Preview Mode Links will not work in preview mode

Slate Star Codex Podcast


Dec 20, 2018

A recent discussion: somebody asked why people in Silicon Valley thought that only high-tech solutions to climate change (like carbon capture or geoengineering) mattered, and why they dismissed more typical solutions like international cooperation and political activism.

Another person cited statements from the relevant Silicon Valley people, who mostly say that they think political solutions and environmental activism were central to the fight against climate change, but that we should look into high-tech solutions too.

This is a pattern I see again and again.

Popular consensus believes 100% X, and absolutely 0% Y.

A few iconoclasts say that X is definitely right and important, but maybe we should also think about Y sometimes.

The popular consensus reacts “How can you think that it’s 100% Y, and that X is completely irrelevant? That’s so extremist!”

Some common forms of this:

Reversed moderation of planning, like in the geoengineering example. One group wants to solve the problem 100% through political solutions, another group wants 90% political and 10% technological, and the first group thinks the second only cares about technological solutions.
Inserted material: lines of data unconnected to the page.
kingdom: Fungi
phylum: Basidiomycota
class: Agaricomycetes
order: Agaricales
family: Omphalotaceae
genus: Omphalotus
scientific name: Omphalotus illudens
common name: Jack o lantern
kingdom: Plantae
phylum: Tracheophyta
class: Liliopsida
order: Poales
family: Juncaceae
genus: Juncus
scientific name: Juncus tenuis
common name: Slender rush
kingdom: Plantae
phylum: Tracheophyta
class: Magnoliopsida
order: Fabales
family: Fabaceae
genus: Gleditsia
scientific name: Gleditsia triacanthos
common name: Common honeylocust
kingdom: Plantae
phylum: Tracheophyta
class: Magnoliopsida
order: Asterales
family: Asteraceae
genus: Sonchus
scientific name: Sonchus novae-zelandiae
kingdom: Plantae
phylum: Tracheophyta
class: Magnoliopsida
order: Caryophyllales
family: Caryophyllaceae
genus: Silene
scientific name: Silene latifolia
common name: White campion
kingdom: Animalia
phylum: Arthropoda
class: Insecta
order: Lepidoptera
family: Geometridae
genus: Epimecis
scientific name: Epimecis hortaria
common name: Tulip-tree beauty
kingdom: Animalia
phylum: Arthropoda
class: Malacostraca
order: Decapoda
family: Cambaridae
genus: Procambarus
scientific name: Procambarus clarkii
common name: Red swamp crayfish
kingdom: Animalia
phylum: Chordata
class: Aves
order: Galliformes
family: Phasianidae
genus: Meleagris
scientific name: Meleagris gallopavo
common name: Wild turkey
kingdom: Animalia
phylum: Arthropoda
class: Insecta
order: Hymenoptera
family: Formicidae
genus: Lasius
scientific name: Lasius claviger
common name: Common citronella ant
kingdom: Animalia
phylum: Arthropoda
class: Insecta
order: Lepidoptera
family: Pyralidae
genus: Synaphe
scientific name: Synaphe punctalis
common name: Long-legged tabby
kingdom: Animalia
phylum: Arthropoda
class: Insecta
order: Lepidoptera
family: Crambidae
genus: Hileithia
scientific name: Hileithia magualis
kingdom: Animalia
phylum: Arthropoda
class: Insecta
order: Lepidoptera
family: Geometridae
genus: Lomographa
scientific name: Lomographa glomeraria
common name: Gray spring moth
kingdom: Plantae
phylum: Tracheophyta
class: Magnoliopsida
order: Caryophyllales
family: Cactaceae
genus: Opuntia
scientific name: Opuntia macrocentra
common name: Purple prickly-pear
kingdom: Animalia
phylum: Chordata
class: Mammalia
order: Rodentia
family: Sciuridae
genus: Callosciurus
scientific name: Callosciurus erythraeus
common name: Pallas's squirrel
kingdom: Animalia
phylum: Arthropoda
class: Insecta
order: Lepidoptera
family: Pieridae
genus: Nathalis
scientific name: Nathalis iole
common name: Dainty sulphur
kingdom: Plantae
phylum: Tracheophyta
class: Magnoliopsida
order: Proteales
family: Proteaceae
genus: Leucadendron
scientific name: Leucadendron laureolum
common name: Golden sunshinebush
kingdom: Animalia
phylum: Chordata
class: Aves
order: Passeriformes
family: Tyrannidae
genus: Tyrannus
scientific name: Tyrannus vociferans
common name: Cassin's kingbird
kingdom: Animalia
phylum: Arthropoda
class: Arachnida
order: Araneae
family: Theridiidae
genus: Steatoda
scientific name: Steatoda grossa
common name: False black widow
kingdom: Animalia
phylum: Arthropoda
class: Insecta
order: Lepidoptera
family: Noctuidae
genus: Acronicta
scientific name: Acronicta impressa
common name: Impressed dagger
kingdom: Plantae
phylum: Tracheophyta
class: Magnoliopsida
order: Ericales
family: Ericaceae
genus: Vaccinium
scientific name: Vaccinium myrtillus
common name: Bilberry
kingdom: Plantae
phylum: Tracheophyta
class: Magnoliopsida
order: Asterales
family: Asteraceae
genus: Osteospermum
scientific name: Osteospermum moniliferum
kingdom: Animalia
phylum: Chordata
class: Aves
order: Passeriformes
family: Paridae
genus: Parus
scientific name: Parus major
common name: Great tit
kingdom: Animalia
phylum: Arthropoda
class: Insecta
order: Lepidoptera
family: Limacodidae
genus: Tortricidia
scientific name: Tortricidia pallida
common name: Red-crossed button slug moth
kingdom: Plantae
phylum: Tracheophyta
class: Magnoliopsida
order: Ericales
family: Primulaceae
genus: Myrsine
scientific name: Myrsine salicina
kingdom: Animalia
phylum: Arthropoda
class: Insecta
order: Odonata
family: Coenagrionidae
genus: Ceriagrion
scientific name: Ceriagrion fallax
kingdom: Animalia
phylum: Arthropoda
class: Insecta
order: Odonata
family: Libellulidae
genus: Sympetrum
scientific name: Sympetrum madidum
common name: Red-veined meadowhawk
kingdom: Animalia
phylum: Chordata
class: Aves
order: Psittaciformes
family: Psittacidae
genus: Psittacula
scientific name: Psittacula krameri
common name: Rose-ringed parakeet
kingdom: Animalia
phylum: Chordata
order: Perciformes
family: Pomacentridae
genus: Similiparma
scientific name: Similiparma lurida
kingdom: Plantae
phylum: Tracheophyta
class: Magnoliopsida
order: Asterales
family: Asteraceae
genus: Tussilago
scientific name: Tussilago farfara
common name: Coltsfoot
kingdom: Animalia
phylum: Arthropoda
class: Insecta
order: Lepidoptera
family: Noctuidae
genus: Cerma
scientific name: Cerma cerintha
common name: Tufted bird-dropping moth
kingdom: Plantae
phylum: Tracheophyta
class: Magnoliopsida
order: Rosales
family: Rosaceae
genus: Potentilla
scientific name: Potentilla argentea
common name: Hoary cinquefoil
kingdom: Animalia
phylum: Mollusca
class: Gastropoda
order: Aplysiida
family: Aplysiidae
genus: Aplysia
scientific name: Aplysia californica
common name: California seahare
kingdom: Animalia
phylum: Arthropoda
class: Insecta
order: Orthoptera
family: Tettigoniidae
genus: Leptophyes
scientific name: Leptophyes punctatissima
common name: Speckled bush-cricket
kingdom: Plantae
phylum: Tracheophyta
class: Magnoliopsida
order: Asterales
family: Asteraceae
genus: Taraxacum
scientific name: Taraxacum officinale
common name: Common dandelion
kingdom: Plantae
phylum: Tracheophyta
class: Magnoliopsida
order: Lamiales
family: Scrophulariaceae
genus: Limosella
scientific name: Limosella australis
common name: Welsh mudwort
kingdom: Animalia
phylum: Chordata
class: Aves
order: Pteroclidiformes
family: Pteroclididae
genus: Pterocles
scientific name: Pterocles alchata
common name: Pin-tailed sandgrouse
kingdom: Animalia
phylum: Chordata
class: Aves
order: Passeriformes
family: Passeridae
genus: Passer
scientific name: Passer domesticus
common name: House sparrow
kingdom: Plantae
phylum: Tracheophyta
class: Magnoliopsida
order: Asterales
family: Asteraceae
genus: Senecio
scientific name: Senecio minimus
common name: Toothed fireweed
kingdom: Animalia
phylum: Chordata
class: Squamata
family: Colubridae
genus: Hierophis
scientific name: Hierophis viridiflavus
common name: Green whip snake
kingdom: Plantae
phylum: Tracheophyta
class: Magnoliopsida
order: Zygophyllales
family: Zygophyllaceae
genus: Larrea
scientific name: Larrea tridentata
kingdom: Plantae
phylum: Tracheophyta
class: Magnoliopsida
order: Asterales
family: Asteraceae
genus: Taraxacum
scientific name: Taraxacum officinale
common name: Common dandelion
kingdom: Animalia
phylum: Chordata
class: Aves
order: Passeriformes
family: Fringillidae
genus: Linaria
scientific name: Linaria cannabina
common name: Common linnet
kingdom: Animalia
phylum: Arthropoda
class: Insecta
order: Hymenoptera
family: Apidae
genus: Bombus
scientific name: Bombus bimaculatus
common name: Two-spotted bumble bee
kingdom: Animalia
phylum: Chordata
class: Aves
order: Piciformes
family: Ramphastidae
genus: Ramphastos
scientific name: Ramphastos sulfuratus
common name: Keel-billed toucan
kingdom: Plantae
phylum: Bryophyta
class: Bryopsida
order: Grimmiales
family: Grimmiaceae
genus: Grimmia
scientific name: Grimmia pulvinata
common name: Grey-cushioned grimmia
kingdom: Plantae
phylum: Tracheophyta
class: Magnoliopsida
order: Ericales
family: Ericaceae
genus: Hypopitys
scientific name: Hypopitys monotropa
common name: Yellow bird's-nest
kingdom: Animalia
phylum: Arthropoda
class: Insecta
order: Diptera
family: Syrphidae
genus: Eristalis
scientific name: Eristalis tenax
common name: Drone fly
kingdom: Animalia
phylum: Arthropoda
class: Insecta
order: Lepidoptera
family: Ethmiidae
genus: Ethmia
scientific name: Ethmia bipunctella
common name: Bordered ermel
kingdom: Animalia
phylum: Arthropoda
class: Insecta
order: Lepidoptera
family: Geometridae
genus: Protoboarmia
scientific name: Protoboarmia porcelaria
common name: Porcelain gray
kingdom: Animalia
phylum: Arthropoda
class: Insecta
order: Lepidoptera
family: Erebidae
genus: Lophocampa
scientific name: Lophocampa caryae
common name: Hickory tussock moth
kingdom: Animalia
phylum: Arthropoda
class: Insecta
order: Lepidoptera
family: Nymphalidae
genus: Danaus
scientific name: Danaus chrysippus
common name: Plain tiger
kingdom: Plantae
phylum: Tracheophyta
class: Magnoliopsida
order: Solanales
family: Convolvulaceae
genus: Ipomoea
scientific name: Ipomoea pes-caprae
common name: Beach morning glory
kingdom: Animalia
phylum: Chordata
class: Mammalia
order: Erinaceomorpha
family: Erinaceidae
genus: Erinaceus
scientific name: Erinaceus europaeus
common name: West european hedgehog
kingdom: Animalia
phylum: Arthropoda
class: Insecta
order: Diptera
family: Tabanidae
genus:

Reversed moderation of importance. For example, a lot of psychologists talk as if all human behavior is learned. Then when geneticists point to experiments showing behavior is about 50% genetic, they get accused of saying that “only genes matter” and lectured on how the world is more complex and subtle than that.

Reversed moderation of interest. For example, if a vegetarian shows any concern about animal rights, they might get told they’re “obsessed with animals” or they “care about animals more than humans”.

Reversed moderation of certainty. See for example my previous article Two Kinds Of Caution. Some researcher points out a possibility that superintelligent AI might be dangerous, and suggests looking into this possibility. Then people say it doesn’t matter, and we don’t have to worry about it, and criticize the researcher for believing he can “predict the future” or thinking “we can see decades ahead”. But “here is a possibility we need to investigate” is a much less certain claim than “no, that possibility definitely will not happen”.

I can see why this pattern is tempting. If somebody said the US should allocate 50% of its defense budget to the usual global threats, and 50% to the threat of reptilian space invaders, then even though the plan contains the number “50-50” it would not be a “moderate” proposal. You would think of it as “that crazy plan about fighting space reptiles”, and you would be right to do so. But in this case the proper counterargument is to say “there is no reason to spend any money fighting space reptiles”, not “it’s so immoderate to spend literally 100% of our budget breeding space mongooses”. “Moderate” is not the same as “50-50” is not the same as “good”. Just say “Even though this program leaves some money for normal defense purposes, it’s stupid”. You don’t have to deny that it leaves anything at all.